Pena: Biodiversity and Covid-19

AS DEFINED by Encyclopedia Brittanica, biodiversity, also called biological diversity, is the variety of life found in a place on Earth or, often, the total variety of life on Earth. A common measure of this variety, called species richness, is the count of species in an area. The Philippines is rich in biodiversity. It is one of the 17 mega biodiverse countries, hosting more than 52,177 described species of which more than half is found nowhere else in the world.

The year 2020 is supposed to be the super year of nature and biodiversity. However, the world is focused on the Covid-19 pandemic and the attention to biodiversity was sidelined. But now, some experts are saying that there is a connection between the two.

The coronavirus (Covid-19) is a zoonotic disease. Zoonotic diseases are transmitted between animals and humans. There are other zoonotic disease outbreaks like Severe Acute Respiratory Syndrome or Sars (2002), Avian Influenza or bird flu (2004), H1N1 or Swine Flu (2009), Middle East Respiratory Syndrome or Mers (2012), Ebola (2014– 2015), Zika virus (2015–2016) and the West Nile virus (2019).

How did the leap from animals to humans came about? Explained simply, human activities like deforestation, land-use change, uncontrolled urbanization and illegal trade of species exposed us to the virus carriers. We removed the barriers that separate us from animals, insects and other vectors.

We have dramatically altered the land around us. We have cleared forests and other natural areas to create spaces for urban areas and settlements, agriculture and industries. In doing so, we have reduced overall space for wildlife and degraded natural buffers between humans and animals.

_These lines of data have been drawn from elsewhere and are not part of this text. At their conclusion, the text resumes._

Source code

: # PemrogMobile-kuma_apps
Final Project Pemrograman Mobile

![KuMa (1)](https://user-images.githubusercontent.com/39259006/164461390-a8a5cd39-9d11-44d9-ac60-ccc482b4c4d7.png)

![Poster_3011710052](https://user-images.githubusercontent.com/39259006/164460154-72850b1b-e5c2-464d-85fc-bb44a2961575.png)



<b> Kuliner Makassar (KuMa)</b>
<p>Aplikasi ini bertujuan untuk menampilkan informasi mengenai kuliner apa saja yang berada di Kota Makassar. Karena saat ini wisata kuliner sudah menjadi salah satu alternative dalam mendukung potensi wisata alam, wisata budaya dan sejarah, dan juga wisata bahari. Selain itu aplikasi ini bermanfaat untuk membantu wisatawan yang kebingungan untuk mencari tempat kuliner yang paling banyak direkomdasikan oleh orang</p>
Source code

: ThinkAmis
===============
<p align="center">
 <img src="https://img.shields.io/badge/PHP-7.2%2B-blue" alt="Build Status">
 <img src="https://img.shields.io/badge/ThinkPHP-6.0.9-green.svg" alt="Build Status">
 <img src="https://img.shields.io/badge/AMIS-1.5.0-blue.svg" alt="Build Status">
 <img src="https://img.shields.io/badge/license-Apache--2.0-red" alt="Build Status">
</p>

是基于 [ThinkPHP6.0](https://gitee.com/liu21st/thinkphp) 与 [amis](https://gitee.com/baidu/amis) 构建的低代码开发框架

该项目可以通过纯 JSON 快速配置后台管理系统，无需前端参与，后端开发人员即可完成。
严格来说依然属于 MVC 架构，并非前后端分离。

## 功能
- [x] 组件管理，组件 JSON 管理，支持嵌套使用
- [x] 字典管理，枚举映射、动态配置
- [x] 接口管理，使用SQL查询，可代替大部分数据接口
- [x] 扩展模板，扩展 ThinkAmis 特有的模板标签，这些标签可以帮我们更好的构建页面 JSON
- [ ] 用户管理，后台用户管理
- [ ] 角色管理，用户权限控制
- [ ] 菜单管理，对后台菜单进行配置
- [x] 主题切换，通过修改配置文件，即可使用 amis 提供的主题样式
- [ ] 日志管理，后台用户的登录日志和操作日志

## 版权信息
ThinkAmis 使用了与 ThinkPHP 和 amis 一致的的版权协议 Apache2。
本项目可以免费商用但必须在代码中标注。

According to the World Health Organization, human activities have disturbed both the structure and functions of ecosystems and altering native biodiversity. Such disturbances reduce the abundance of some organisms, cause population growth in others, modify the interactions among organisms, and alter the interactions between organisms and their physical and chemical environments. Patterns of infectious diseases are sensitive to these disturbances.

The United Nations environmental body, UNEP, said that without animal-to-human transmission, the current Sars-CoV-2 virus would not have presented itself in the form of Covid-19. Coronaviruses are leaping to humans more frequently because we are providing them with more opportunities to do so. In the last 50 years alone, the human population has doubled and the global economy has almost quadrupled.

The Covid-19 is a reminder that human health and environmental health are closely linked.